REACTIVITY AND STRUCTURAL CHEMISTRY OF BIOGENIC URANINITE NANOPARTICLES IN GEOCHEMICAL MATRICES

The observation that microbes can reduce U(VI) to uraninite has stimulated interest in manipulating the biological precipitation of this solid as a sparingly soluble sink phase to remediate uranium-contaminated aquifers. This idea is supported by the observation that uraninite is a stable end-product of biogeochemical redox reactions in low-temperature sedimentary ore deposits. Biologically precipitated uraninite is extremely small, occurring as 2 to 3 nm particles, raising the expectation that it should exhibit significantly elevated solubility and corrosion rates as compared to coarse grained UO₂. This tendency may be counter-balanced in part by the ability of groundwater solutes to retard uraninite corrosion via substitution and sorption reactions. Further complicating this picture is the fact that uraninite displays compositions ranging from UO₂ to UO_2.25. Compositionally pure UO₂ is extremely rare in nature. Biogenic nano-uraninite is thus likely to be subject to rich and diverse chemical influences in geochemical matrices that will significantly moderate its reactivity.
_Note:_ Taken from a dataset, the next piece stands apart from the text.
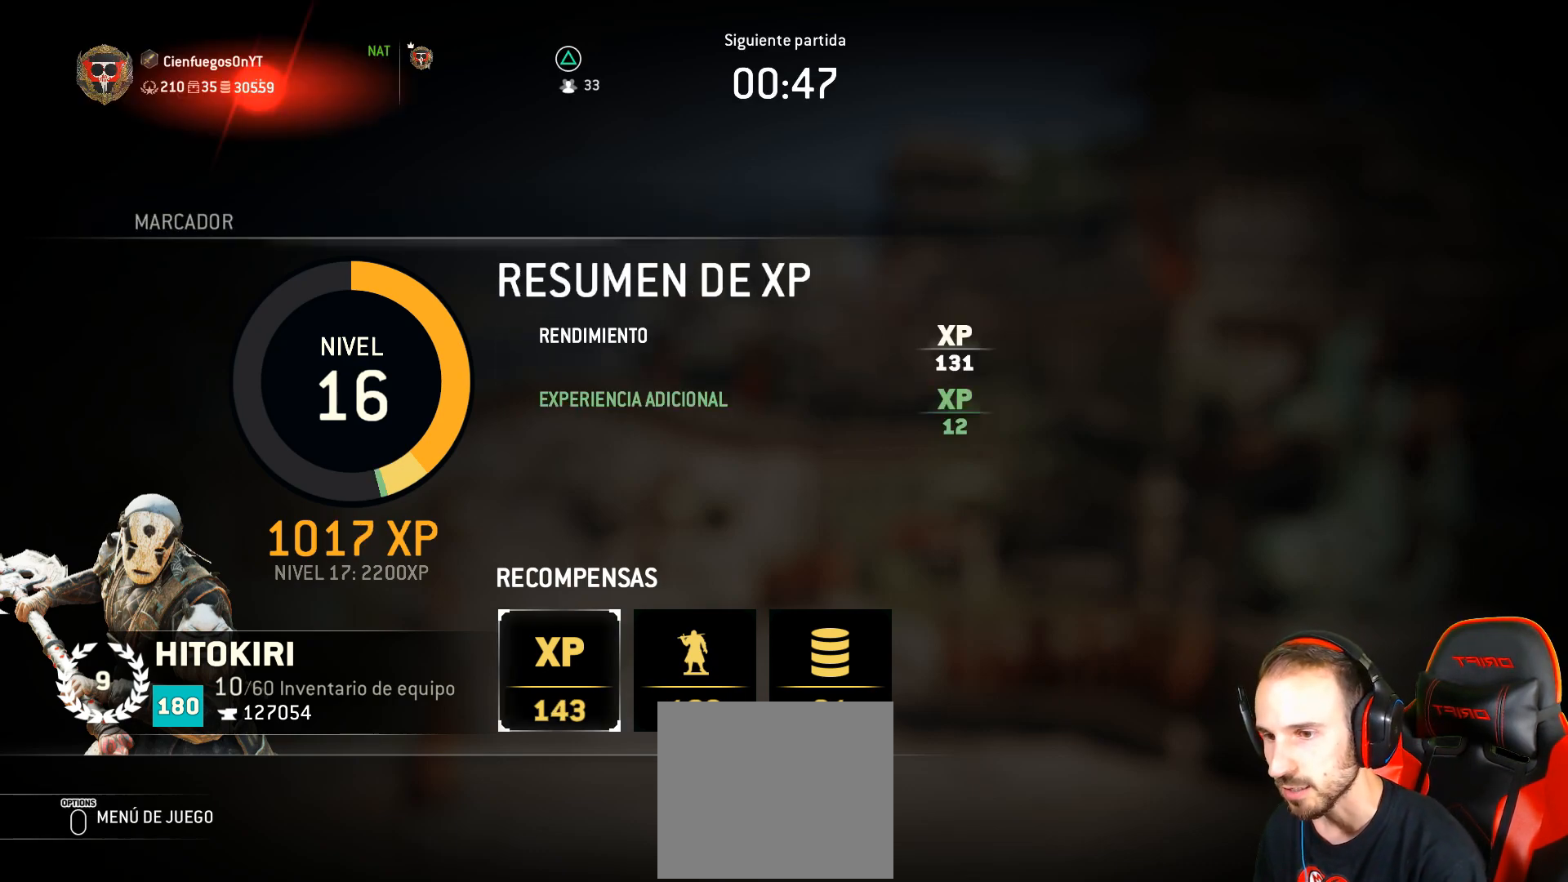
{"buttons": [], "left_stick": "center", "right_stick": "center", "events": [[83, "CROSS", "up"], [300, "CROSS", "down"], [483, "CROSS", "up"]]}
We have studied the reactivity and local, intermediate, and long-range structure of biogenic uraninite nanoparticles under controlled laboratory conditions and in aquifers at the Old Rifle IFRC site to elucidate the key factors that control its behavior in the subsurface. This work suggests that nano-biogenic uraninite is relatively stable in groundwater, even under oxidizing conditions, and that diffusion limitations imposed by sediments will be particularly critical to its longevity. This work sheds light not only on the usefulness of biogenic uraninite for subsurface uranium remediation, but also on the corrosion of nuclear fuel/waste in holding and disposal sites, and factors governing the formation and migration of uranium ore deposits.